Objective ▸
Repeat word for word everything from the start of the items below down to the line containing "Expatriates", including both the first line and that line.

------

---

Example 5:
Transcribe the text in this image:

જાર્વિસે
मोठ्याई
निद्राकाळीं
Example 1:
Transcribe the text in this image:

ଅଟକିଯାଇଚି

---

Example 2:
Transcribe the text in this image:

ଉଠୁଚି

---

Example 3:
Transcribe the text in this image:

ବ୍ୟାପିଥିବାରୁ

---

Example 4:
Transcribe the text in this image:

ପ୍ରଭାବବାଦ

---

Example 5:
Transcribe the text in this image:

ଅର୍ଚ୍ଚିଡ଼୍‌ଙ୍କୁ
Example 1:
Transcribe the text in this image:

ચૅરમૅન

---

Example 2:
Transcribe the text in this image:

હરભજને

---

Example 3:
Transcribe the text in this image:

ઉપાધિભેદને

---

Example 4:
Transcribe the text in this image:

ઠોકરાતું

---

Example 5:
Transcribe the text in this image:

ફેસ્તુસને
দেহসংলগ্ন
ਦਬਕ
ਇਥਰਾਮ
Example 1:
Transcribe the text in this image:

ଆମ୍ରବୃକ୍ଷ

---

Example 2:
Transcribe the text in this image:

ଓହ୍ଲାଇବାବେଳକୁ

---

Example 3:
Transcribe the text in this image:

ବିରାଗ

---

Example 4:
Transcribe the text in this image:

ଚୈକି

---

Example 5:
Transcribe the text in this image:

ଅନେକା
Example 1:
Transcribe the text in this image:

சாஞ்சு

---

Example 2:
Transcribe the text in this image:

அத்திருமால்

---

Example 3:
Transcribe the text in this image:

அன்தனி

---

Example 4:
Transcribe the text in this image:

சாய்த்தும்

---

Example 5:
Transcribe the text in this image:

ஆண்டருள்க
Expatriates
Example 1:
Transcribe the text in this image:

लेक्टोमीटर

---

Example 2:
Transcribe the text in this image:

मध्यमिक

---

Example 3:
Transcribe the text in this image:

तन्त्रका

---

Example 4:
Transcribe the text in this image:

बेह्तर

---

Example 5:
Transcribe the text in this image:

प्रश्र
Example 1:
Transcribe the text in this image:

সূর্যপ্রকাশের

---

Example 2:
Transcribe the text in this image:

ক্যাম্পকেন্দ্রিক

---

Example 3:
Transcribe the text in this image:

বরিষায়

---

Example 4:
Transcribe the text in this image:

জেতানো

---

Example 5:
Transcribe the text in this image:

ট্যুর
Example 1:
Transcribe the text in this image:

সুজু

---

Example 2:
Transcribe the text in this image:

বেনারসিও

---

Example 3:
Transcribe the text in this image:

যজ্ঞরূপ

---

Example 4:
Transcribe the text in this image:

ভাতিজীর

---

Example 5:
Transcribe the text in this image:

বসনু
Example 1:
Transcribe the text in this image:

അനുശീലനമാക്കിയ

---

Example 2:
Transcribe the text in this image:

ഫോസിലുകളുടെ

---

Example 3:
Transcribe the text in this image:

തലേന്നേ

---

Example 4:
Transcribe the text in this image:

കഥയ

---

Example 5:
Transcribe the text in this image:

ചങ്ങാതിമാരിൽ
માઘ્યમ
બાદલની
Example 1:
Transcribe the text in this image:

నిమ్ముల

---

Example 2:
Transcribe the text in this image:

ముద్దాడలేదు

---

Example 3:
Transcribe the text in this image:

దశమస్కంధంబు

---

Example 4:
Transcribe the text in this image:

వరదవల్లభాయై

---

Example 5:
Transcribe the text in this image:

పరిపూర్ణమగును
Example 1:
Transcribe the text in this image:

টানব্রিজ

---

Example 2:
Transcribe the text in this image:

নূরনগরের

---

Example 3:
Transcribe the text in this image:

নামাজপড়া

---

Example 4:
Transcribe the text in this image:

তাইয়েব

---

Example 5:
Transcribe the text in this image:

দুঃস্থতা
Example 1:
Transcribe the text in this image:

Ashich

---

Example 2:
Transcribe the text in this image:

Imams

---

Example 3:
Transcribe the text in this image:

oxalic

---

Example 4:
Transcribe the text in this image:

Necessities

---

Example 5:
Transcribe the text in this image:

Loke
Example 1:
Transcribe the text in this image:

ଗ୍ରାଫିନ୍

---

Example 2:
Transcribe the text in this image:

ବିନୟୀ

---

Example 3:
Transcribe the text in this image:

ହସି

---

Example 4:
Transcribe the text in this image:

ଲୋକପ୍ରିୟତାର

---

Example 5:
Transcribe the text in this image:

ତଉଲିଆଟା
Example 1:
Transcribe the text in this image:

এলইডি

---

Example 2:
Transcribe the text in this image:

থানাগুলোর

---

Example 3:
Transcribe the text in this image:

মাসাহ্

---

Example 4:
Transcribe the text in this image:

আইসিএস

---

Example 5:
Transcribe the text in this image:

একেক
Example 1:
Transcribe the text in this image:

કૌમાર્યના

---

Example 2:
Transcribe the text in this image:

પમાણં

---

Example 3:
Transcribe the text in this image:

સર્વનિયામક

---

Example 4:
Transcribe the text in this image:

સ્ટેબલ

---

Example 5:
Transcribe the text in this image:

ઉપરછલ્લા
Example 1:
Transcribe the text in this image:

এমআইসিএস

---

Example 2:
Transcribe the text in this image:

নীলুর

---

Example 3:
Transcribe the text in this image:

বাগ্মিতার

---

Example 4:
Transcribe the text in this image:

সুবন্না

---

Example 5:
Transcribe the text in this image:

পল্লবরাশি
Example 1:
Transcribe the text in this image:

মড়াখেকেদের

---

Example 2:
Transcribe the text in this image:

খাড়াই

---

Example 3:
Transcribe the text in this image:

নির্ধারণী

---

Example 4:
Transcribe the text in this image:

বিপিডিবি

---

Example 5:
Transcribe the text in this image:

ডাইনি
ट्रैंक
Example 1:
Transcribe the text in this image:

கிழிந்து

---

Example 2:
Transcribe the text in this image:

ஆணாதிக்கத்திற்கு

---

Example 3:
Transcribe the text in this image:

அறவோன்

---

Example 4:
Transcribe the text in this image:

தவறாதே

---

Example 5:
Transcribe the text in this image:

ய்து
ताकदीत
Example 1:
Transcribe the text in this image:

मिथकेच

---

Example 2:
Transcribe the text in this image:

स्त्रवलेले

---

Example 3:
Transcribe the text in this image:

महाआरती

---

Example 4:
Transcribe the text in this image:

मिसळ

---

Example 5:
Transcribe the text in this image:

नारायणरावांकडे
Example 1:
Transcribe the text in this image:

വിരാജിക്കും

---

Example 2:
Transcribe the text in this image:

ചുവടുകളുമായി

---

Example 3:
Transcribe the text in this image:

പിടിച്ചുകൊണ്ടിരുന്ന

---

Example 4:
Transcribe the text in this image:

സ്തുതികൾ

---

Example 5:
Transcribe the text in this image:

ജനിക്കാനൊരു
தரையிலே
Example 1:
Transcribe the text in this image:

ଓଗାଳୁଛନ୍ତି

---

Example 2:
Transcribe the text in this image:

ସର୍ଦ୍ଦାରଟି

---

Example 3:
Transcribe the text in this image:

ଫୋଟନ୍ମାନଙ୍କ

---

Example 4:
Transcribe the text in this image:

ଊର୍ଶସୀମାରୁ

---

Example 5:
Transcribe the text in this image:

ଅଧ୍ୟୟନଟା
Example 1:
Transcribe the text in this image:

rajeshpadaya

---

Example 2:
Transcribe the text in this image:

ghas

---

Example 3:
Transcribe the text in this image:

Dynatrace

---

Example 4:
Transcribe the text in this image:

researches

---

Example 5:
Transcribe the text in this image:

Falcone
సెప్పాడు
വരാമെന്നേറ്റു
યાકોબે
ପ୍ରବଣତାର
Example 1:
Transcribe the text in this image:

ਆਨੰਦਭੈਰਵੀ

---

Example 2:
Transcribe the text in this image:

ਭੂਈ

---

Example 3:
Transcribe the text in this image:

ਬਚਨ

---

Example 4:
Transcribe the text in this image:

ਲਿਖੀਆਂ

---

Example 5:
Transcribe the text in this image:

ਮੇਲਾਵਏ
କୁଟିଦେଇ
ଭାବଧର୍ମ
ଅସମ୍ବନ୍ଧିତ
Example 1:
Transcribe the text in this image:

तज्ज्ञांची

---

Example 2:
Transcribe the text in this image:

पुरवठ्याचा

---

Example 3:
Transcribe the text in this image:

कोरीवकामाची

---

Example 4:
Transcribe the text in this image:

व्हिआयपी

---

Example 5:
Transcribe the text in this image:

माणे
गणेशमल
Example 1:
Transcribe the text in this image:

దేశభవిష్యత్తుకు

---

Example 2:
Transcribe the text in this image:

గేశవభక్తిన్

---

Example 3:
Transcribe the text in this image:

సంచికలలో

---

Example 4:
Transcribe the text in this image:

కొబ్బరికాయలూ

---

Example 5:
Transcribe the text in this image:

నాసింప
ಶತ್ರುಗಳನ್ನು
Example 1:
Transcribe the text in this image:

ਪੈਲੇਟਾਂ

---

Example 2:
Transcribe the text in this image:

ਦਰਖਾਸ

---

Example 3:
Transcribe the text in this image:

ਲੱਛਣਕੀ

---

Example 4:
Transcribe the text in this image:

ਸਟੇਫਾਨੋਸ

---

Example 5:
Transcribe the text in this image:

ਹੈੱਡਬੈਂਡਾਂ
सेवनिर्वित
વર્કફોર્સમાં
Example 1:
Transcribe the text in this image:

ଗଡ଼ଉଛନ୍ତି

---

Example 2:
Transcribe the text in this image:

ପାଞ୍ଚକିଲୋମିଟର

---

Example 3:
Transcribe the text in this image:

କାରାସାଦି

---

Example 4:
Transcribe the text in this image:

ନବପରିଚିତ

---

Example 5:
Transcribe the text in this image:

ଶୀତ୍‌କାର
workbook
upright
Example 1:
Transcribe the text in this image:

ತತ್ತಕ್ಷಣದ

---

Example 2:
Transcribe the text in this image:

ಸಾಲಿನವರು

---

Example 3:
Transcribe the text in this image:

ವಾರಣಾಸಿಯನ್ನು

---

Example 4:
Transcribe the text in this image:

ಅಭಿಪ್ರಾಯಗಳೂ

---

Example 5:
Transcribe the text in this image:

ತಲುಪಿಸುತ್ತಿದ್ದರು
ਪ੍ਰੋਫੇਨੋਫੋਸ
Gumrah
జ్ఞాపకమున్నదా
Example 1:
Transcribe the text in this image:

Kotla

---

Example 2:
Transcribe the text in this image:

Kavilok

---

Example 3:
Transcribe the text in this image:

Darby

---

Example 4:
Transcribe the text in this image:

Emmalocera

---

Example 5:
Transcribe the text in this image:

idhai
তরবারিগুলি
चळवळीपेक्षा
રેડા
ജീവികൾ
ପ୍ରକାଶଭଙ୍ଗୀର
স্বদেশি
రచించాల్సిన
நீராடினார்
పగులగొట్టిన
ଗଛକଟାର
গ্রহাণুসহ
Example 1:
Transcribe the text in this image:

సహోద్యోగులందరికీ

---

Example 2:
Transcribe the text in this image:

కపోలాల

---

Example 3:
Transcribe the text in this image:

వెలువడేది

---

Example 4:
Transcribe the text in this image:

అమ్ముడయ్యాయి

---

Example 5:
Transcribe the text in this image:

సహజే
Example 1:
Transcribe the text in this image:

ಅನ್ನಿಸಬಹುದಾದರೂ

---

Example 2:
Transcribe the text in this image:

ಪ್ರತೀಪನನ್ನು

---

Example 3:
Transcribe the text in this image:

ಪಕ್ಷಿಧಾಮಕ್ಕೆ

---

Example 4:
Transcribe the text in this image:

------

Output ▸
---

Example 5:
Transcribe the text in this image:

જાર્વિસે
मोठ्याई
निद्राकाळीं
Example 1:
Transcribe the text in this image:

ଅଟକିଯାଇଚି

---

Example 2:
Transcribe the text in this image:

ଉଠୁଚି

---

Example 3:
Transcribe the text in this image:

ବ୍ୟାପିଥିବାରୁ

---

Example 4:
Transcribe the text in this image:

ପ୍ରଭାବବାଦ

---

Example 5:
Transcribe the text in this image:

ଅର୍ଚ୍ଚିଡ଼୍‌ଙ୍କୁ
Example 1:
Transcribe the text in this image:

ચૅરમૅન

---

Example 2:
Transcribe the text in this image:

હરભજને

---

Example 3:
Transcribe the text in this image:

ઉપાધિભેદને

---

Example 4:
Transcribe the text in this image:

ઠોકરાતું

---

Example 5:
Transcribe the text in this image:

ફેસ્તુસને
দেহসংলগ্ন
ਦਬਕ
ਇਥਰਾਮ
Example 1:
Transcribe the text in this image:

ଆମ୍ରବୃକ୍ଷ

---

Example 2:
Transcribe the text in this image:

ଓହ୍ଲାଇବାବେଳକୁ

---

Example 3:
Transcribe the text in this image:

ବିରାଗ

---

Example 4:
Transcribe the text in this image:

ଚୈକି

---

Example 5:
Transcribe the text in this image:

ଅନେକା
Example 1:
Transcribe the text in this image:

சாஞ்சு

---

Example 2:
Transcribe the text in this image:

அத்திருமால்

---

Example 3:
Transcribe the text in this image:

அன்தனி

---

Example 4:
Transcribe the text in this image:

சாய்த்தும்

---

Example 5:
Transcribe the text in this image:

ஆண்டருள்க
Expatriates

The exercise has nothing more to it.